In many ways, the trading methods of a binary options trader are similar to Forex swing trader. The binary options trader has to specialize in using technical analysis to take benefit from short-term price movements, as a Forex swing trader does. The trader must develop a reasonable capability that helps him or her determine the direction and strength of trend. Apart from chart patterns, fractals or volume analysis, short-term price moves, or swings can be very successfully gauged through a combination use of price oscillators and candlestick analysis.
Every reversal is preceded by certain conditions and variables. They essentially set the tone for what is about to come. Therefore, the first thing a trader needs to do is look out for a potential reversal in an asset’s price action. The binary options trader achieves this through indecision candles from candlestick analysis and convergence/divergence signals from oscillators’ analysis.
The indecision candlesticks are ones that have a small body and long tails. These candlesticks have opening and closing price very close to each other, whereas the long tails suggest the period’s price movement but also the market’s indecision on which track to park the price. Such an instance is also called “volatility without movement”, that is, despite drastic fluctuation price stays almost unchanged. These candlesticks typically arise where a reversal is near. Doji candlesticks are an example of indecision candlestick.

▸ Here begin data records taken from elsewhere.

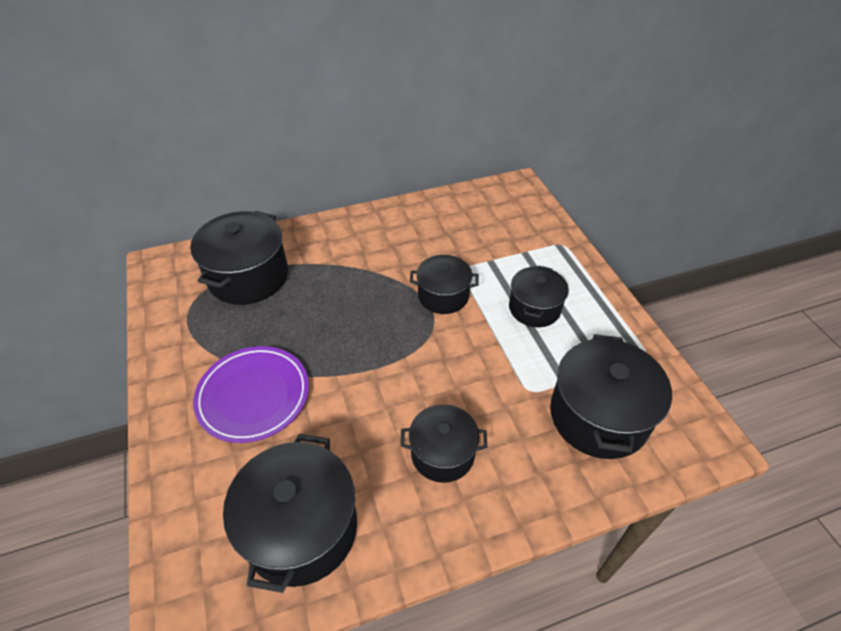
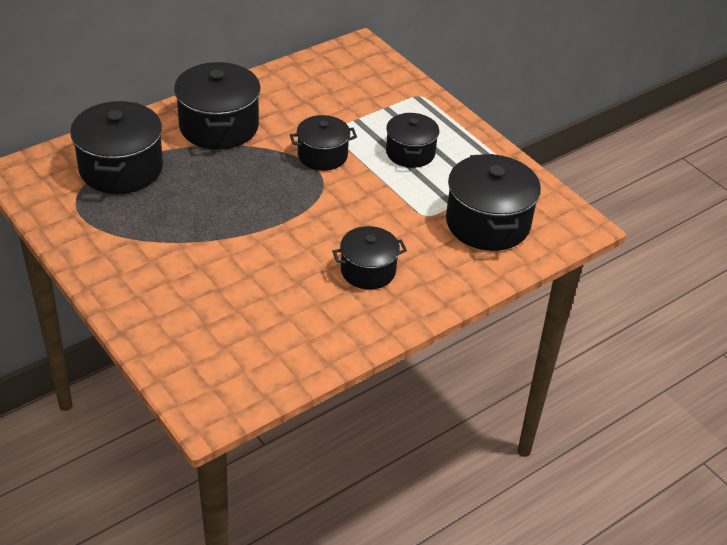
camera: 20 degrees left, 5 degrees down
(253, 396) = (181, 261): purple plate -> none
(301, 528) = (272, 338): black pot -> black pot (219, 126)

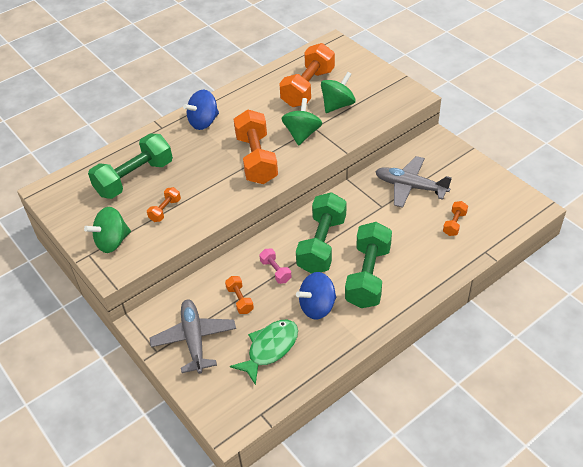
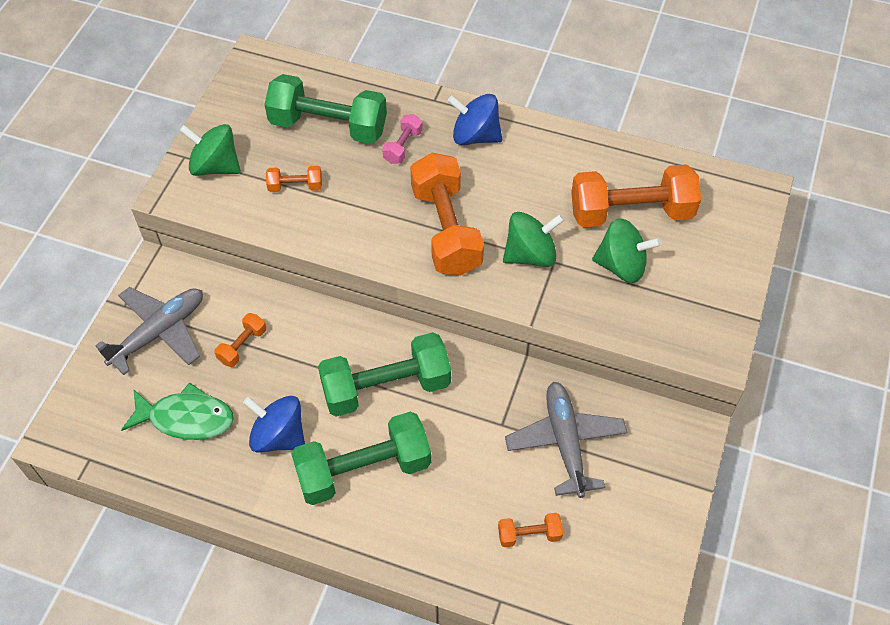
camera: 55 degrees right, 10 degrees up
(256, 159) = (446, 230): orange dumbbell -> orange dumbbell turned 60 degrees counterclockwise
(275, 271) = (310, 359): pink dumbbell -> pink dumbbell (403, 146)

When an asset’s price movement varies from its momentum indicator, convergence and divergence is said to have occurred. Before a bullish or bearish reversal takes a hold, the momentum of forgoing trend starts to slow down. There will be either smaller rises in candlesticks in case of a forgoing bullish trend or smaller declines in candlesticks in case of a forgoing bearish trend, depicting this fact.
After gaining the ability to identify the impending reversal, the binary options trader needs to identify the closest or exact point where reversal will occur. As soon as the momentum starts to slow down, the binary option trader should carefully watch the candlestick patterns. The trader should look for an engulfing candlestick or a harami cross. When a candlestick that engulfs the previous candlestick of the opposite trend with an opposite movement forms, the trader has a definite signal of reversal. Preferably, the candlestick engulfed should be the one with a short body and low volume that is an indication of market indecision followed by a definitive reversal.
When using a Harami cross, the binary option trader should watch the volume of the asset being traded. Before the candlestick becomes a harami cross, there should be high volume of trade which gradually slows down upon reaching the harami cross candlestick. This lowering of volume again suggests market indecision, to be followed by a definitive reversal.
In either of the case above, the trader must consult with oscillators such as RSI and MACD to corroborate his candlestick analysis. If the candlestick pattern shows a bearish engulfing or harami cross, the RSI and MACD at the same point, should also be slowing/ declining.